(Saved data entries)
++++++++

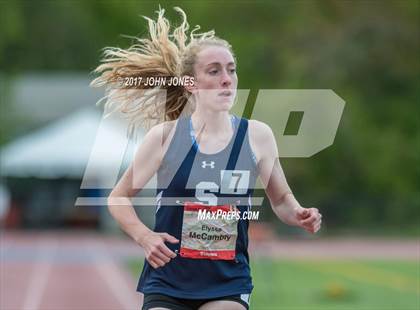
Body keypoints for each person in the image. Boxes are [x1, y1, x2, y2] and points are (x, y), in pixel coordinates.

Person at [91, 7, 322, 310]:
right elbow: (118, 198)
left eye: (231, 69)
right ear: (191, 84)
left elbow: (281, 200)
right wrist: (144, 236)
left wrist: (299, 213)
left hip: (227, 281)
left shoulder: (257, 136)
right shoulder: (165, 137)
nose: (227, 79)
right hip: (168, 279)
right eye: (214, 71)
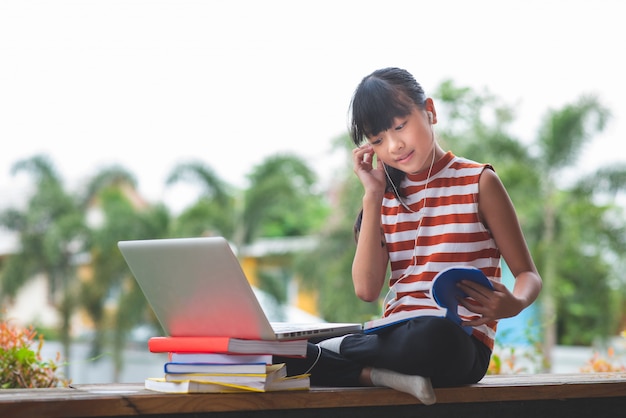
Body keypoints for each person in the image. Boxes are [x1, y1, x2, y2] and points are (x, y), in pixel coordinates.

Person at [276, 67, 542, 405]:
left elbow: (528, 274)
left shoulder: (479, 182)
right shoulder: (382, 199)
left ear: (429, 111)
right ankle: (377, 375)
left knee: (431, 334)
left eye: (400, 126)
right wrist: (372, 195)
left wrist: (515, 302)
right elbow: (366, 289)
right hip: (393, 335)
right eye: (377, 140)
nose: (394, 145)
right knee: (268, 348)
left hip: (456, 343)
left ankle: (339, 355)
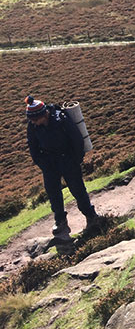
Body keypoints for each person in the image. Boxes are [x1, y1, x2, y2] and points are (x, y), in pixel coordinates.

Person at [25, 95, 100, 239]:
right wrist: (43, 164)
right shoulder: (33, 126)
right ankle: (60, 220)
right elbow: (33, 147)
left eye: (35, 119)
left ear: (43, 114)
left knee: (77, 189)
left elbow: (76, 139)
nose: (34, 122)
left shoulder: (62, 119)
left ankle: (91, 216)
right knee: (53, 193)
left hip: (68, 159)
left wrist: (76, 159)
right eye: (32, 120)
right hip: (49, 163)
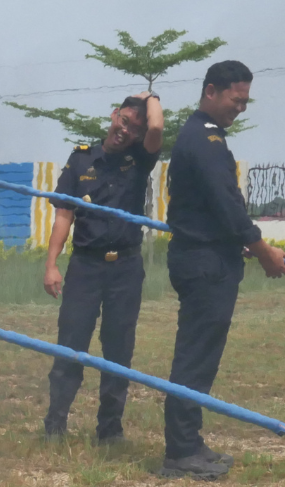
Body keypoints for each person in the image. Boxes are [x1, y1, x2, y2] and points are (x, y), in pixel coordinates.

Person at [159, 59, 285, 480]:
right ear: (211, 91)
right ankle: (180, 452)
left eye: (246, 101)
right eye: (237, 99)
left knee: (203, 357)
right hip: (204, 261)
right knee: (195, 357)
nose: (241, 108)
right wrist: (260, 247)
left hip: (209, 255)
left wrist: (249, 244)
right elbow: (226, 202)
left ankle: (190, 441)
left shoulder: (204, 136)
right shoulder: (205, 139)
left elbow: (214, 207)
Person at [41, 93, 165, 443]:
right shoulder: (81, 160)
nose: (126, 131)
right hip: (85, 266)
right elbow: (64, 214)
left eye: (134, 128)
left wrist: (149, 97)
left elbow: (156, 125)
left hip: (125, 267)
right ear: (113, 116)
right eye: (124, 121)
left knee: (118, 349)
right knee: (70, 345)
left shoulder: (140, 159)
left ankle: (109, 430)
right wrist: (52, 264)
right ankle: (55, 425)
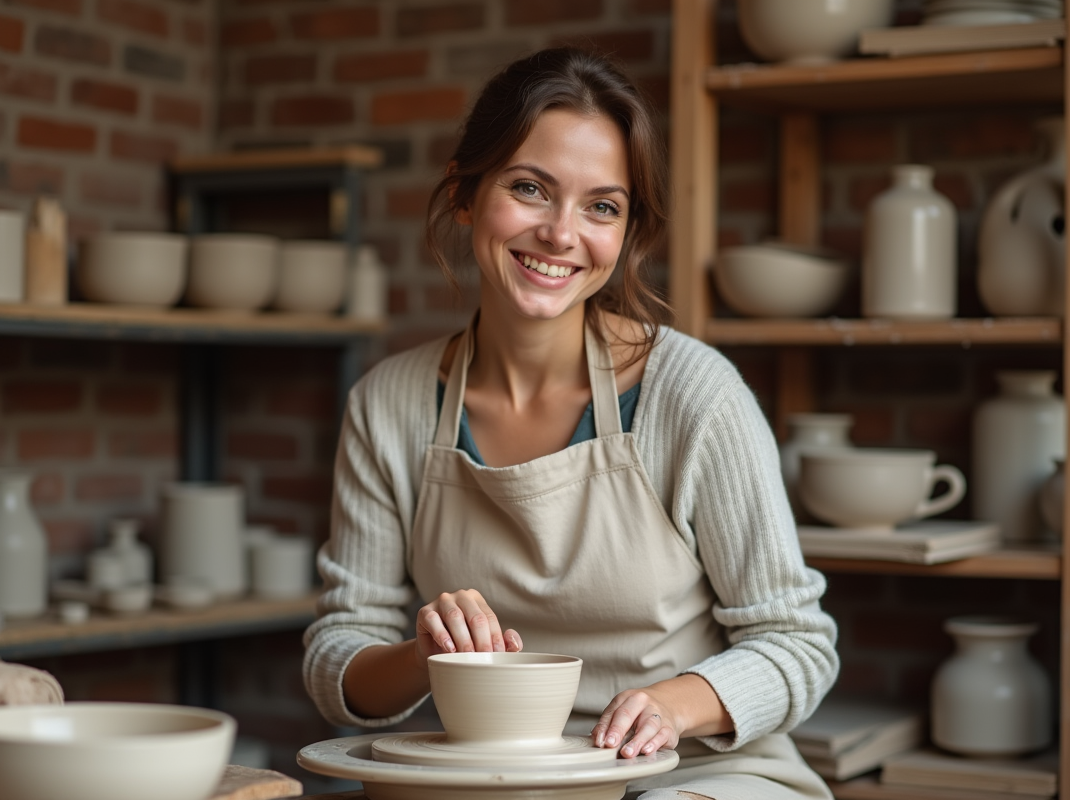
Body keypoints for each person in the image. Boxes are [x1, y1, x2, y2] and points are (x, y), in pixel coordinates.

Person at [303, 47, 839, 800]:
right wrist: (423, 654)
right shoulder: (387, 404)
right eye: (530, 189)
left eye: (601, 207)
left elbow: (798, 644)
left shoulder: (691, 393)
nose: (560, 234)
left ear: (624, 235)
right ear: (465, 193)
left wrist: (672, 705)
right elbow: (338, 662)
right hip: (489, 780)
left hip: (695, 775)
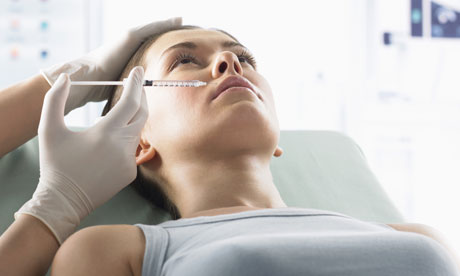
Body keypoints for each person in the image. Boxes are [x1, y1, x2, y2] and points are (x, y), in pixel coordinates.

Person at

++++++++

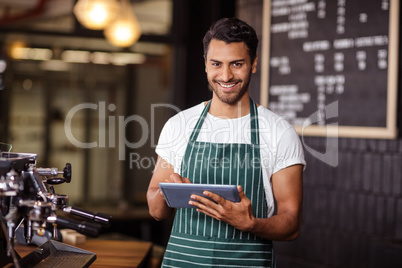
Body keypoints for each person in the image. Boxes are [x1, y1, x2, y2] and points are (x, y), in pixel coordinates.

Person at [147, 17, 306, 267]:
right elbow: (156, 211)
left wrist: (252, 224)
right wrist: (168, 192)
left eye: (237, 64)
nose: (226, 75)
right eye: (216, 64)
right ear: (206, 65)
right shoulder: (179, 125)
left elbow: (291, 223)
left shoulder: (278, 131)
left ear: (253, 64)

++++++++

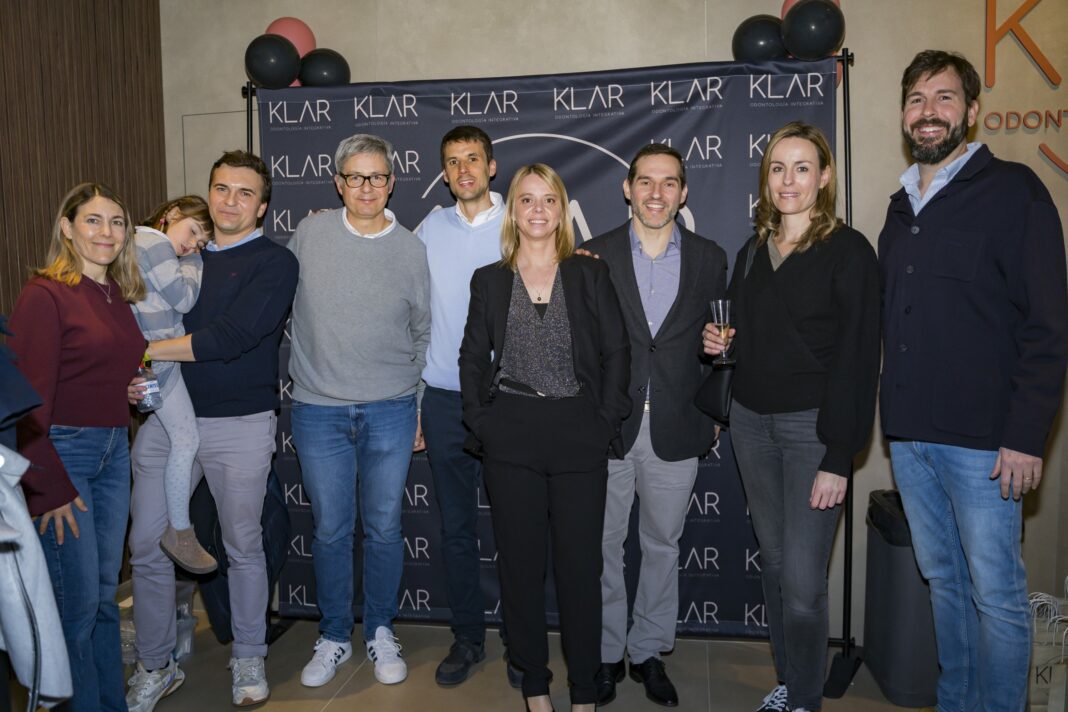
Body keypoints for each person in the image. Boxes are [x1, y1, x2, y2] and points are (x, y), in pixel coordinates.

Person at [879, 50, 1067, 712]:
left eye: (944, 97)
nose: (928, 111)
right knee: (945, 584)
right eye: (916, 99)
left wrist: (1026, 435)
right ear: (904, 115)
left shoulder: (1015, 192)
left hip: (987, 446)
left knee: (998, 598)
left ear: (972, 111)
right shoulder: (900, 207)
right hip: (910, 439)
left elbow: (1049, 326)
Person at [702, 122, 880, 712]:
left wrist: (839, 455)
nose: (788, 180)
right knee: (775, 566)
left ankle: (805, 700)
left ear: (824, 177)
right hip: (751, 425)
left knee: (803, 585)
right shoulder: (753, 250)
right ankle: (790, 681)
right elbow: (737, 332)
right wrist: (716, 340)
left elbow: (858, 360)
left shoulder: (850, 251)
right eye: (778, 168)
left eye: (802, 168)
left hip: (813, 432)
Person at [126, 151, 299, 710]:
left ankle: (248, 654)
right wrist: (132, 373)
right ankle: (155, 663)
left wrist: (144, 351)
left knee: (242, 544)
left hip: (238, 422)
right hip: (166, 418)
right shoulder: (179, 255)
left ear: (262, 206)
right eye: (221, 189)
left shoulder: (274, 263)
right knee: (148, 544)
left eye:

++++++++

Work to complete - Set the pictures aside and reproduce exactly the lines above, from the line holding "left ankle: (339, 355)" through the line holding "right ankle: (55, 425)", both included, with nothing else.

Completed exercise -
left ankle: (339, 355)
Body keypoints for each person in the image. Boxes are [x1, y1, x2, y2] and points are (x, y), in pixel coordinates.

Person at [25, 95, 100, 239]:
right wrist: (43, 164)
right shoulder: (33, 126)
right ankle: (60, 220)
right elbow: (33, 147)
left eye: (35, 119)
left ear: (43, 114)
left knee: (77, 189)
left elbow: (76, 139)
nose: (34, 122)
left shoulder: (62, 119)
left ankle: (91, 216)
right knee: (53, 193)
left hip: (68, 159)
left wrist: (76, 159)
right eye: (32, 120)
right hip: (49, 163)
Body keypoints for each person in the image. Boxes are [x1, y1, x2, y2] and points are (x, y), in pixel coordinates.

Person at [159, 59, 285, 480]:
right ear: (211, 91)
right ankle: (180, 452)
left eye: (246, 101)
right eye: (237, 99)
left knee: (203, 357)
right hip: (204, 261)
right knee: (195, 357)
nose: (241, 108)
right wrist: (260, 247)
left hip: (209, 255)
left wrist: (249, 244)
right elbow: (226, 202)
left ankle: (190, 441)
left shoulder: (204, 136)
right shoulder: (205, 139)
left elbow: (214, 207)
Person at [41, 93, 165, 443]:
right shoulder: (81, 160)
nose: (126, 131)
right hip: (85, 266)
right elbow: (64, 214)
left eye: (134, 128)
left wrist: (149, 97)
left elbow: (156, 125)
left hip: (125, 267)
right ear: (113, 116)
right eye: (124, 121)
left knee: (118, 349)
right knee: (70, 345)
left shoulder: (140, 159)
left ankle: (109, 430)
right wrist: (52, 264)
right ankle: (55, 425)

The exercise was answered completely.